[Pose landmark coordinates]
=-=-=-=-=
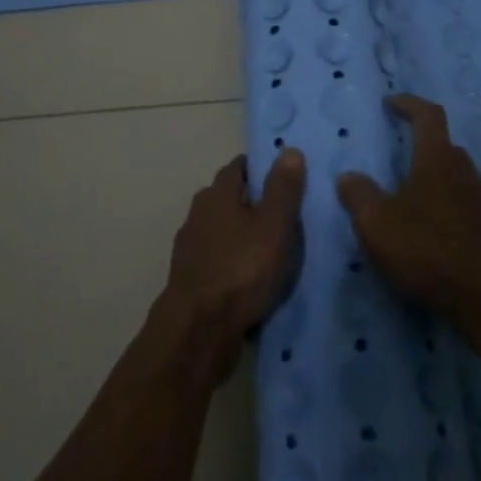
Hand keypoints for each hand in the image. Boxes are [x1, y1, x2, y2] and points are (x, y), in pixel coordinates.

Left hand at [160, 149, 305, 380]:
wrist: (198, 331)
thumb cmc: (241, 269)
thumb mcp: (274, 225)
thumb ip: (283, 188)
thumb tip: (289, 150)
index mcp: (217, 194)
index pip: (239, 166)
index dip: (262, 167)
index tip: (286, 175)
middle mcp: (198, 214)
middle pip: (229, 197)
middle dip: (254, 201)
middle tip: (286, 213)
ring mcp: (190, 248)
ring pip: (223, 230)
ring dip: (243, 234)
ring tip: (273, 247)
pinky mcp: (190, 279)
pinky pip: (218, 259)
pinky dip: (234, 260)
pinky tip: (252, 276)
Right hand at [336, 95, 480, 327]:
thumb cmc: (428, 250)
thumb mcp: (377, 223)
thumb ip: (358, 195)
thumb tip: (349, 176)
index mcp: (437, 159)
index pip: (427, 115)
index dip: (409, 104)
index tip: (390, 102)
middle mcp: (464, 171)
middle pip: (443, 145)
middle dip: (420, 143)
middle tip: (396, 153)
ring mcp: (480, 200)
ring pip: (453, 175)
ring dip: (431, 177)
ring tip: (406, 196)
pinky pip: (461, 202)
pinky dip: (441, 204)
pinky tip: (426, 230)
=-=-=-=-=
Would you reproduce, word for word, the lines from the one holding "index mcp: (437, 159)" through the final line of the entries, both included?

index mcp: (437, 159)
index pip: (427, 115)
index dip: (409, 104)
index tip: (390, 102)
middle mcp: (464, 171)
middle pip: (443, 145)
middle dip: (420, 143)
middle tip: (396, 153)
ring mcp: (480, 200)
ring pip: (453, 175)
ring dip: (431, 177)
ring tip: (406, 196)
pinky pip: (461, 202)
pinky dip: (441, 204)
pinky tip: (426, 230)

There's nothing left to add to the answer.